The ruins are also famous for their fish fossils (I got to see all of the fossils). I heart fossils! Apparently millions of years ago those ruins had been underwater and all the fish died there and therefore became a haven for fish fossils. There was even a small souk but I didn`t buy anything (except for some batteries for my camera) because there is no chance I can get the stuff home if I evacuate. However, I may return tomorrow afternoon to the same spot (it`s about 6 minutes away down the mountain) and go through the souks and look at some other things I didn`t really get to enjoy because I was sneezing and snotting all over with my cold.

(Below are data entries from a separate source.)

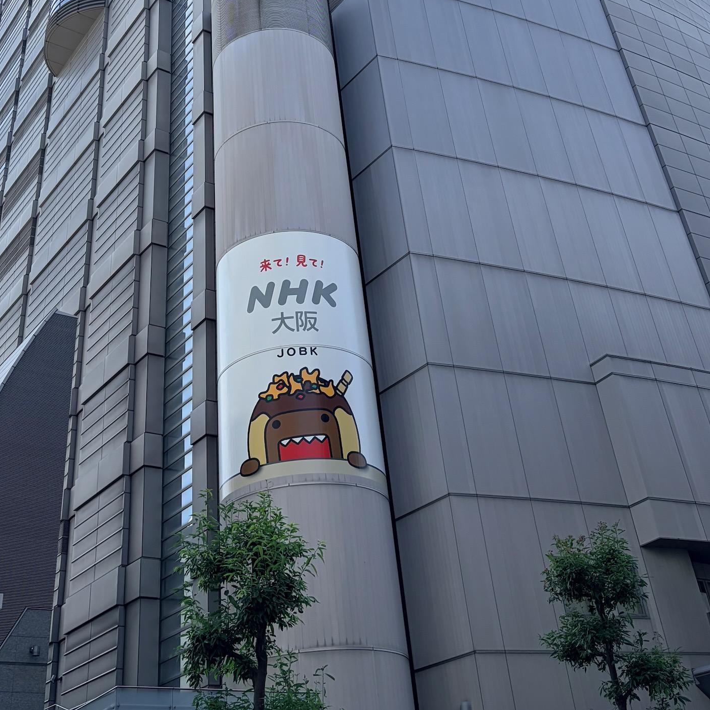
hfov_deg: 39.9
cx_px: 307
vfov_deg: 38.2
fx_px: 975
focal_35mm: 42
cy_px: 118
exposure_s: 1/2985
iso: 64
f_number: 1.6
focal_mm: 5.96
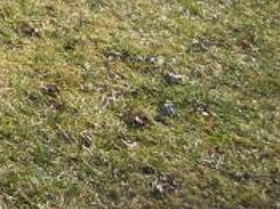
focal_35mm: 158
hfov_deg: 10.1
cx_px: -483
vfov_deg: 8.2
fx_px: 1277
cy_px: -388
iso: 80
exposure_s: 1/500
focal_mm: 4.9
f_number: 3.2
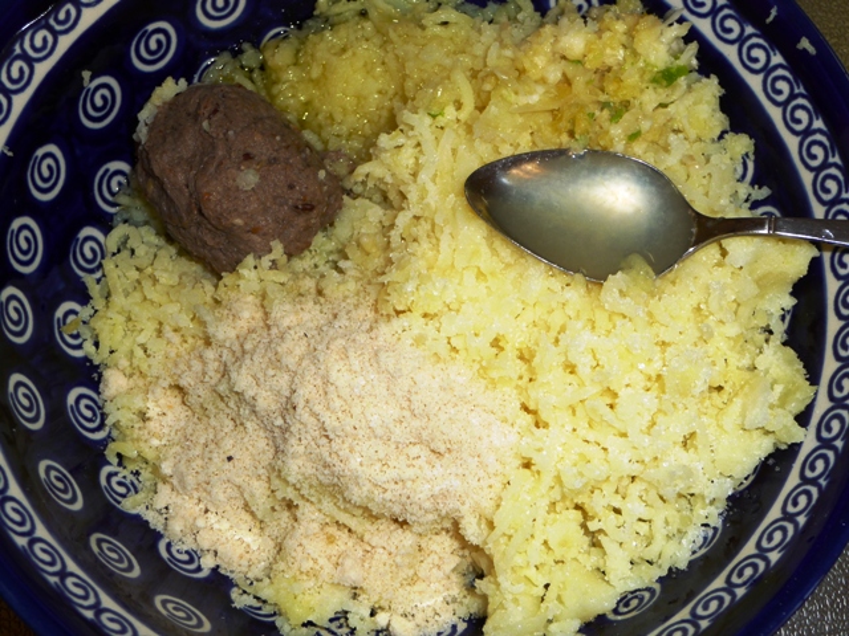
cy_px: 318
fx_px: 1226
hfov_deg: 38.2
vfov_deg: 29.1
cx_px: 424
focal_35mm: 50
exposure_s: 1/30
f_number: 4.2
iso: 100
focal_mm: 8.5
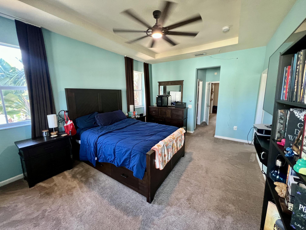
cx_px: 153
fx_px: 115
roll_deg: +0.8
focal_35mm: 13
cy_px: 115
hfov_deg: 106.2
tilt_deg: -9.9
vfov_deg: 89.9
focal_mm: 1.57
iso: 250
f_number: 1.8
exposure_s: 1/60
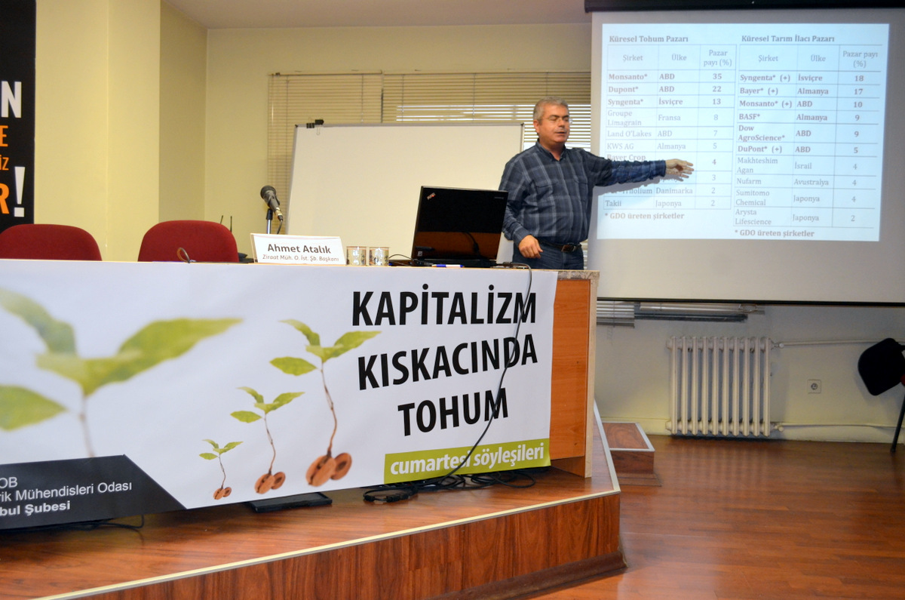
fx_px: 903
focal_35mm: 36
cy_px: 300
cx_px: 452
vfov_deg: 36.7
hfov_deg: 53.2
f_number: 4
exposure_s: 1/60
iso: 1250
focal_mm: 24
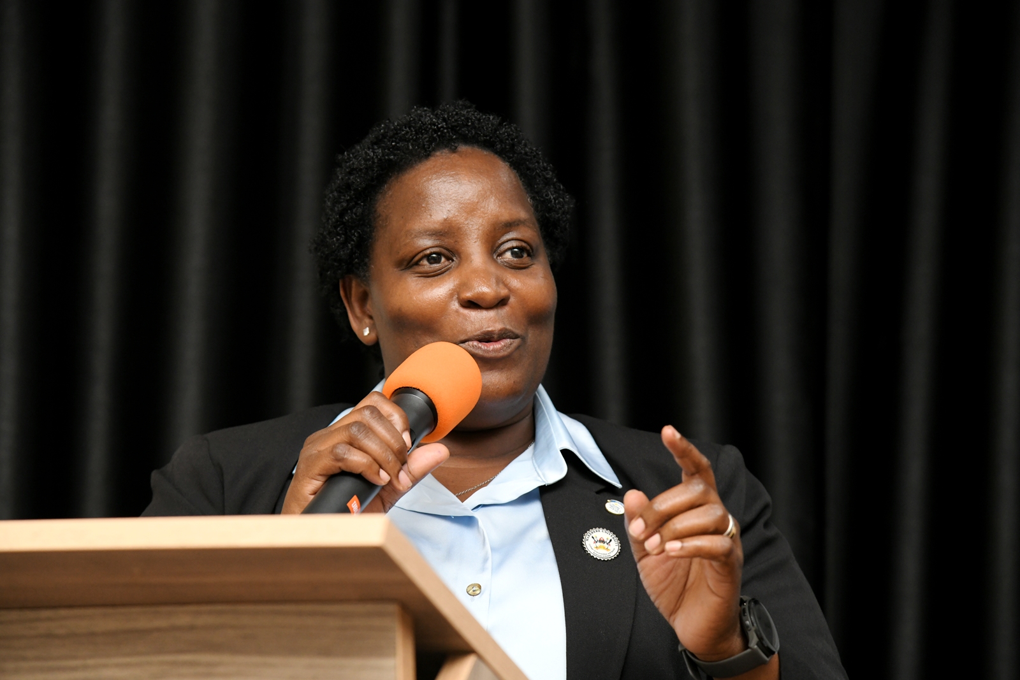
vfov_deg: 11.4
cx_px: 510
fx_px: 3400
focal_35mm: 120
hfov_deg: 17.1
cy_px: 340
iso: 2000
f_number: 5.6
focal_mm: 120
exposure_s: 1/250
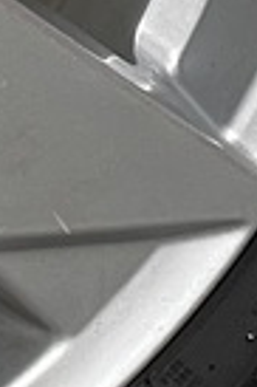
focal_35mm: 284
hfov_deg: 4.6
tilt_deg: -45.4
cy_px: -305
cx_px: -562
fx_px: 3049
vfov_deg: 7.1
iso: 100
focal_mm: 4.2
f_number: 1.6
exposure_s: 1/100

The only gripe I really had was that so much of the best sites and soccofogusses, artifacts etc. had been moved out and put in museums around the world... so basically you`d be walking along in the ruins and the tour guide would say "well, right here use to be the burial site and soffacagous of ... but it has been moved to the museum in -insert city here-" and it`s like "Well, it really should be here in Lebanon because these things belong to the Lebanese people not the museum of Natural History in New York!" I have a huge problem with this. I always have. It`s the same problem I have with zoos. If Aseel and the rest of the anthro majors are reading this they are probably laughing so hard (HI SAL!) because they know exactly what I`m talking about. Need I even make a reference to the ethnography we read about taxidermy? haha!

We had this wonderful dinner at the Grotto. Mezze... and guess what... I can now get through all of the courses of the mezze and I don`t even get sick. My body has completely adjusted. whoo hoo. There was another excursion to a natural bridge in the mountains I wanted to see but I wasn`t feeling good and couldn`t breathe well enough to hike up another mountain so I went back to LAU and took a nap.

Okay... and my favorite part of the ancient ruins (bare with me) was the amphitheatre (of course)... which the Phoenicians had built as a tribute to Baccas (the god of wine and theatre). Now imagine this... the people would arrive at the theatre at 4:30 am just before sunrise and wait and as the sun was rising the play would begin and it would go all day... straight through the day and end at night when the sun went down. So they would be there for 12 hours. It was a huge event for them and part of their society and culture. The Greeks also did this. I think this is better known for the Greeks (because I remember this from theater history) but I loved sitting in the Phoenician theatre in Lebanon. I sort of wished I was there 2000 years ago. Our guide also use to inform us that as a tribute to Baccas they would have orgies in the theatre... it was just what they did. Anyway, I found it absolutely necessary to share that bit of info with the world. History lessons are fun. I will post pictures as soon as I can!

I`m sure nobody really cares about my excitement over the ancient ruins and caves and would so much rather hear about bombs and Israeli airplanes. I figure you must see enough of that on the news. What I am telling you now is a bit of reality. Boring, yes... but still reality. Life still goes on in Lebanon.